EVEN though it was a major mortal sin when I was growing up in the 1940s and ‘50s of the last century, I don't worry one bit nowadays when I miss Sunday Mass.  That was difficult anyway during the pandemic lockdown as we all know. 

However, no week passes that I don't drop into a quiet chapel here in Killaloe in Clare and elsewhere on my journeys through the west. I always select a late afternoon for my visits. At that time the chapels are virtually deserted and one does not encounter any clergy at all.
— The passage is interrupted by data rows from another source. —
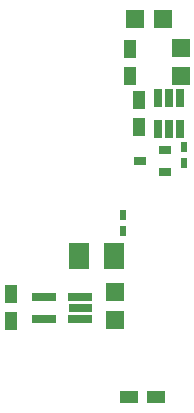
<source format=gbr>
G04 #@! TF.GenerationSoftware,KiCad,Pcbnew,(5.1.9)-1*
G04 #@! TF.CreationDate,2021-03-01T14:18:58+01:00*
G04 #@! TF.ProjectId,button_timer_v1.2.1_lipo[TPL5110],62757474-6f6e-45f7-9469-6d65725f7631,rev?*
G04 #@! TF.SameCoordinates,Original*
G04 #@! TF.FileFunction,Paste,Bot*
G04 #@! TF.FilePolarity,Positive*
%FSLAX46Y46*%
G04 Gerber Fmt 4.6, Leading zero omitted, Abs format (unit mm)*
G04 Created by KiCad (PCBNEW (5.1.9)-1) date 2021-03-01 14:18:58*
%MOMM*%
%LPD*%
G01*
G04 APERTURE LIST*
%ADD10R,1.000000X0.800000*%
%ADD11R,0.620000X0.900000*%
%ADD12R,1.800000X2.300000*%
%ADD13R,1.100000X1.500000*%
%ADD14R,1.500000X1.100000*%
%ADD15R,1.500000X1.500000*%
%ADD16R,2.000000X0.650000*%
%ADD17C,0.150000*%
%ADD18R,0.650000X1.500000*%
G04 APERTURE END LIST*
D10*
G04 #@! TO.C,Q1*
X132173000Y-73660000D03*
X134273000Y-74610000D03*
X134273000Y-72710000D03*
G04 #@! TD*
D11*
G04 #@! TO.C,C7*
X130733800Y-78232240D03*
X130733800Y-79532240D03*
G04 #@! TD*
D12*
G04 #@! TO.C,C6*
X127053680Y-81696560D03*
X129953680Y-81696560D03*
G04 #@! TD*
D13*
G04 #@! TO.C,C3*
X121269760Y-84920440D03*
X121269760Y-87220440D03*
G04 #@! TD*
G04 #@! TO.C,C5*
X132080000Y-68446000D03*
X132080000Y-70746000D03*
G04 #@! TD*
G04 #@! TO.C,C1*
X131318000Y-66428000D03*
X131318000Y-64128000D03*
G04 #@! TD*
D14*
G04 #@! TO.C,C2*
X133534800Y-93599000D03*
X131234800Y-93599000D03*
G04 #@! TD*
D15*
G04 #@! TO.C,R7*
X130032760Y-87143440D03*
X130032760Y-84743440D03*
G04 #@! TD*
G04 #@! TO.C,R8*
X135636000Y-64078000D03*
X135636000Y-66478000D03*
G04 #@! TD*
G04 #@! TO.C,R6*
X134169000Y-61595000D03*
X131769000Y-61595000D03*
G04 #@! TD*
D16*
G04 #@! TO.C,U2*
X124087760Y-85120440D03*
X124087760Y-87020440D03*
X127137760Y-87020440D03*
D17*
G36*
X128137760Y-85745440D02*
G01*
X128137760Y-86395440D01*
X126137760Y-86395440D01*
X126137760Y-85745440D01*
X128137760Y-85745440D01*
G37*
D16*
X127137760Y-85120440D03*
G04 #@! TD*
D18*
G04 #@! TO.C,U1*
X134620000Y-70896000D03*
X133670000Y-70896000D03*
X135570000Y-70896000D03*
X135570000Y-68296000D03*
X134620000Y-68296000D03*
X133670000Y-68296000D03*
G04 #@! TD*
D11*
G04 #@! TO.C,C4*
X135890000Y-73802000D03*
X135890000Y-72502000D03*
G04 #@! TD*
M02*

</source>
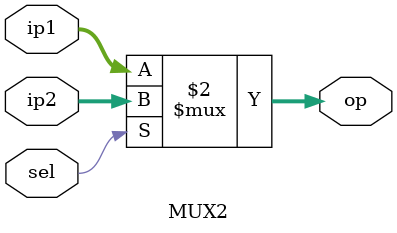
<source format=v>
`timescale 1ns / 1ps
module MUX2(
    input [7:0] ip1,
    input [7:0] ip2,
    input sel,
    output [7:0] op
    );

assign op =(sel==0) ? ip1:ip2;

endmodule

</source>
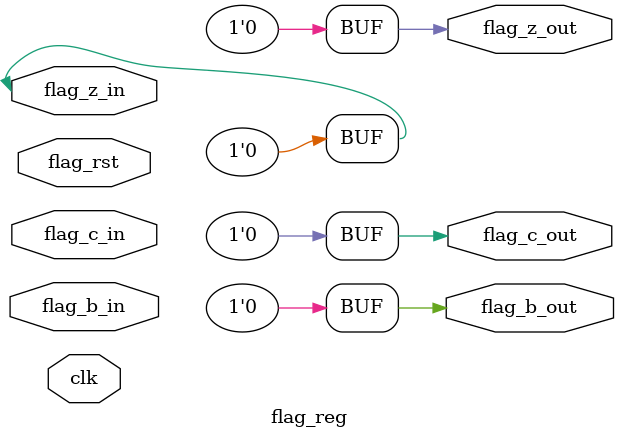
<source format=v>
`timescale 1ns/100ps

module flag_reg (
    clk,
    flag_rst,
    flag_c_in,
    flag_z_in,
    flag_b_in,
    flag_c_out,
    flag_z_out,
    flag_b_out
);

input clk, flag_rst, flag_c_in, flag_z_in, flag_b_in;

output reg flag_c_out; //Carry
output reg flag_z_out; //Zero
output reg flag_b_out; //Borrow

//NOT READY YET!

reg C_LAST = 1'b0;
reg B_LAST = 1'b0;

//Reset
always @(flag_rst) begin
    flag_c_out <= 1'b0;
    flag_z_out <= 1'b0;
    flag_b_out <= 1'b0;
end

//Zero
always @(flag_z_in) begin
    flag_z_out <= flag_z_in;
end

//Set C
always @(flag_c_in) begin
    if(flag_c_in || C_LAST) begin
        flag_c_out = 1'b1; 
    end
    else begin
        flag_c_out = 1'b0;
    end
end

//Set B
always @(flag_b_in) begin
    if(flag_b_in || B_LAST) begin
        flag_b_out = 1'b1; 
    end
    else begin
        flag_b_out = 1'b0;
    end
end

//Reset C/B
always @(posedge clk) begin
    if(!flag_c_in && C_LAST) begin
        flag_c_out <= 1'b0; 
    end
    C_LAST <= flag_c_in;

    if(!flag_b_in && B_LAST) begin
        flag_b_out <= 1'b0; 
    end
    B_LAST <= flag_b_in;
end

endmodule
</source>
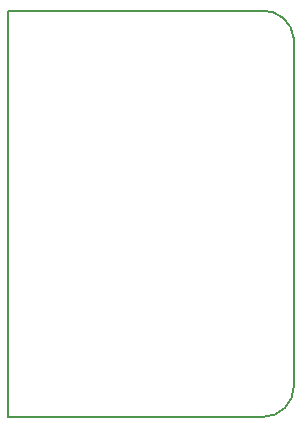
<source format=gbr>
G04 #@! TF.FileFunction,Profile,NP*
%FSLAX46Y46*%
G04 Gerber Fmt 4.6, Leading zero omitted, Abs format (unit mm)*
G04 Created by KiCad (PCBNEW 4.0.5+dfsg1-4) date Mon Jan 29 19:16:24 2018*
%MOMM*%
%LPD*%
G01*
G04 APERTURE LIST*
%ADD10C,0.100000*%
%ADD11C,0.150000*%
G04 APERTURE END LIST*
D10*
D11*
X160200000Y-87800000D02*
X138800000Y-87800000D01*
X163000000Y-119600000D02*
X163000000Y-90200000D01*
X160400000Y-122200000D02*
X138800000Y-122200000D01*
X138800000Y-87800000D02*
X138800000Y-122200000D01*
X163000000Y-90200000D02*
G75*
G03X160200000Y-87800000I-2600000J-200000D01*
G01*
X160400000Y-122200000D02*
G75*
G03X163000000Y-119600000I0J2600000D01*
G01*
M02*

</source>
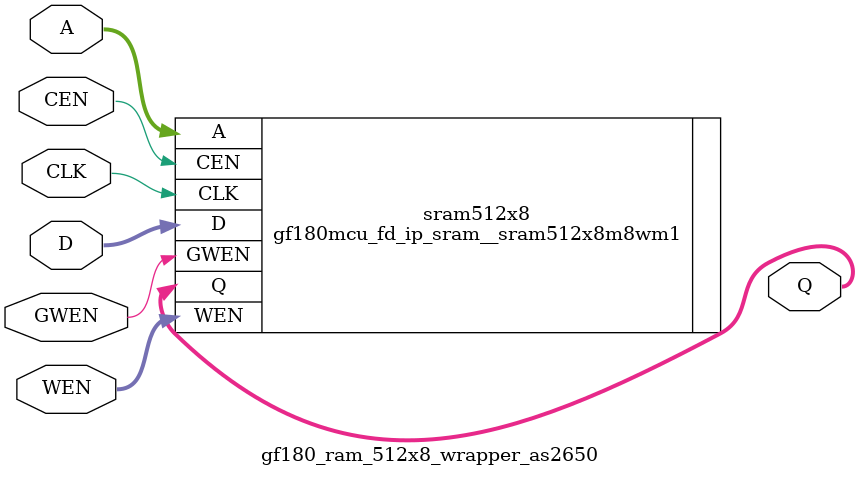
<source format=v>
module gf180_ram_512x8_wrapper_as2650 (CEN,
    CLK,
    GWEN,
    A,
    D,
    Q,
    WEN);
 input CEN;
 input CLK;
 input GWEN;
 input [8:0] A;
 input [7:0] D;
 output [7:0] Q;
 input [7:0] WEN;


 gf180mcu_fd_ip_sram__sram512x8m8wm1 sram512x8 (.CEN(CEN),
    .CLK(CLK),
    .GWEN(GWEN),
    .A({A[8],
    A[7],
    A[6],
    A[5],
    A[4],
    A[3],
    A[2],
    A[1],
    A[0]}),
    .D({D[7],
    D[6],
    D[5],
    D[4],
    D[3],
    D[2],
    D[1],
    D[0]}),
    .Q({Q[7],
    Q[6],
    Q[5],
    Q[4],
    Q[3],
    Q[2],
    Q[1],
    Q[0]}),
    .WEN({WEN[7],
    WEN[6],
    WEN[5],
    WEN[4],
    WEN[3],
    WEN[2],
    WEN[1],
    WEN[0]}));
endmodule


</source>
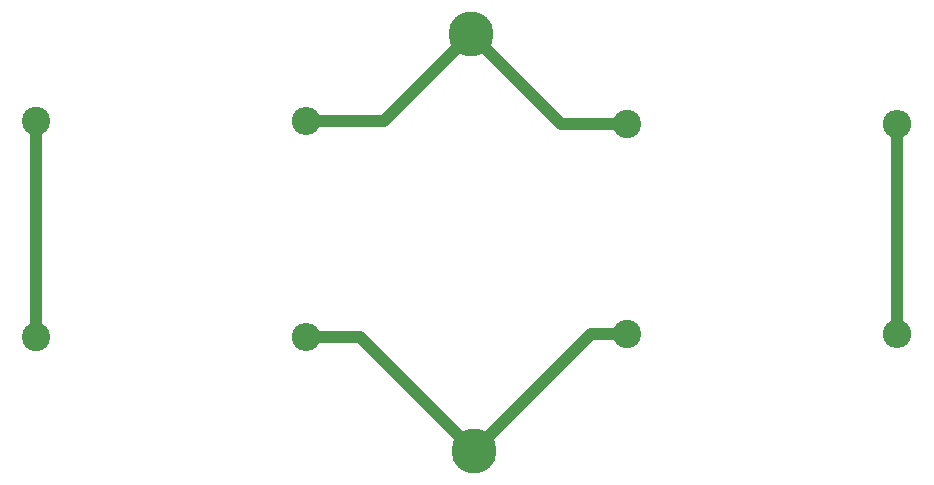
<source format=gbr>
G04 #@! TF.GenerationSoftware,KiCad,Pcbnew,(5.0.0)*
G04 #@! TF.CreationDate,2018-12-13T19:18:30-05:00*
G04 #@! TF.ProjectId,led_doable,6C65645F646F61626C652E6B69636164,rev?*
G04 #@! TF.SameCoordinates,Original*
G04 #@! TF.FileFunction,Copper,L1,Top,Signal*
G04 #@! TF.FilePolarity,Positive*
%FSLAX46Y46*%
G04 Gerber Fmt 4.6, Leading zero omitted, Abs format (unit mm)*
G04 Created by KiCad (PCBNEW (5.0.0)) date 12/13/18 19:18:30*
%MOMM*%
%LPD*%
G01*
G04 APERTURE LIST*
G04 #@! TA.AperFunction,ComponentPad*
%ADD10C,2.400000*%
G04 #@! TD*
G04 #@! TA.AperFunction,ComponentPad*
%ADD11O,2.400000X2.400000*%
G04 #@! TD*
G04 #@! TA.AperFunction,ViaPad*
%ADD12C,3.810000*%
G04 #@! TD*
G04 #@! TA.AperFunction,Conductor*
%ADD13C,1.000000*%
G04 #@! TD*
G04 APERTURE END LIST*
D10*
G04 #@! TO.P,REF\002A\002A,1*
G04 #@! TO.N,N/C*
X11176000Y-11430000D03*
D11*
G04 #@! TO.P,REF\002A\002A,2*
X34036000Y-11430000D03*
G04 #@! TD*
D10*
G04 #@! TO.P,REF\002A\002A,1*
G04 #@! TO.N,N/C*
X11176000Y-29718000D03*
D11*
G04 #@! TO.P,REF\002A\002A,2*
X34036000Y-29718000D03*
G04 #@! TD*
D10*
G04 #@! TO.P,REF\002A\002A,1*
G04 #@! TO.N,N/C*
X61214000Y-11684000D03*
D11*
G04 #@! TO.P,REF\002A\002A,2*
X84074000Y-11684000D03*
G04 #@! TD*
D10*
G04 #@! TO.P,REF\002A\002A,1*
G04 #@! TO.N,N/C*
X61214000Y-29464000D03*
D11*
G04 #@! TO.P,REF\002A\002A,2*
X84074000Y-29464000D03*
G04 #@! TD*
D12*
G04 #@! TO.N,*
X48006000Y-4064000D03*
X48260000Y-39370000D03*
G04 #@! TD*
D13*
G04 #@! TO.N,*
X11176000Y-13127056D02*
X11176000Y-29718000D01*
X11176000Y-11430000D02*
X11176000Y-13127056D01*
X84074000Y-13381056D02*
X84074000Y-29464000D01*
X84074000Y-11684000D02*
X84074000Y-13381056D01*
X40640000Y-11430000D02*
X48006000Y-4064000D01*
X34036000Y-11430000D02*
X40640000Y-11430000D01*
X55626000Y-11684000D02*
X61214000Y-11684000D01*
X48006000Y-4064000D02*
X55626000Y-11684000D01*
X38608000Y-29718000D02*
X48260000Y-39370000D01*
X34036000Y-29718000D02*
X38608000Y-29718000D01*
X58166000Y-29464000D02*
X48260000Y-39370000D01*
X61214000Y-29464000D02*
X58166000Y-29464000D01*
G04 #@! TD*
M02*

</source>
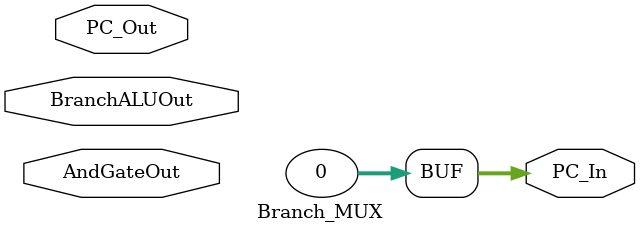
<source format=v>

module Branch_MUX (PC_Out, BranchALUOut, AndGateOut, PC_In);

  input [31:0] PC_Out;
  input [31:0] BranchALUOut;
	input AndGateOut;	
  output reg [31:0] PC_In;

	initial
    begin
		  PC_In <= 0;                   //Initial value of output is set to 0
	  end
	always @(*)
    begin
      case (AndGateOut)             //Checking output of the branch AND Gate
			  0: PCin <= PCout ;          // No branch 
			  1: PCin <= Add_ALUOut;      //Branching Occurs
		  endcase
	  end
endmodule

</source>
That situation is a nearly incredible change from the past realities for the Irish people when the Catholic hierarchy ruled about every aspect of our lives far more totally and harshly indeed than whatever government we'd established in Leinster House in Dublin at the last election.

These reflections always come to my old mind in the empty chapels of 2021 after I've said my simple prayers and maybe lit a candle or two at a side-altar for those of the family who are now in heaven. All of them, surely, lived through the harshest strictures the Catholic Church imposed on all of us until very recently when, at last, the power ringed by Roman collars and croziers ebbed away. Deo Gratias for that.

Many of you more senior citizens over there who were born and raised here before emigrating will remember especially the manner in which we plain people suffered during the seven long weeks of Lent. 

Remember? Hard-working men and women, for example, could have only one meal daily and maybe two light snacks called collations.  Men who enjoyed a pint or two were actively discouraged from indulging during Lent. 

Even the children were barred from having their usual candies and comics until Lent was over. Remember that?

Worst of all for the rising generations was the fact that dancing in the ballrooms where romances flourished to the rousing music of the showbands was banned too. There was just one night when dancing was allowed by the hierarchy, and that was St. Patrick's Day celebrations. 

As a result of that ban the big showbands who could afford it had to leave the country altogether each Lent. The smaller bands were forced to simply stop playing for the duration at considerable cost to themselves. Remember?

The new reality which is to be welcomed is that the chapels are empty because the Catholic Church of Ireland, once all-powerful, is now rapidly aging and its priests dying or retiring at an escalating rate which means many parishes no longer have the traditional parish priest in residence. 

Would ye believe, for example, that Caherdaniel parish in Kerry, the home parish of Daniel O'Connell who successfully fought for Catholic emancipation for the Irish long ago, no longer has its own parish priest? It has to share the visiting services of a rapidly diminishing group of aged clergy with other areas like Valentia and Waterville. 

At the other end of the scale, too, according to a recent statement from the Bishop of Kerry Ray Browne, there is a very sharp decrease in the number of new vocations to the priesthood.

Those are some of the reflections which come to me today as I sit in the empty churches of Ireland 2021.  I was an altar boy in Arney chapel in Fermanagh as a youngster and always recall the Latin lingo we had to learn to do our work properly beside the parish priest who was always in total control of his flock. 

And I remember that girls were not allowed to serve on the altar back then either in that different world from which, thank God, we've at last escaped.

I'll leave it there for now. Stay safe until we meet again... maybe relishing the stained glass peace of a quiet country chapel with not a priest in sight.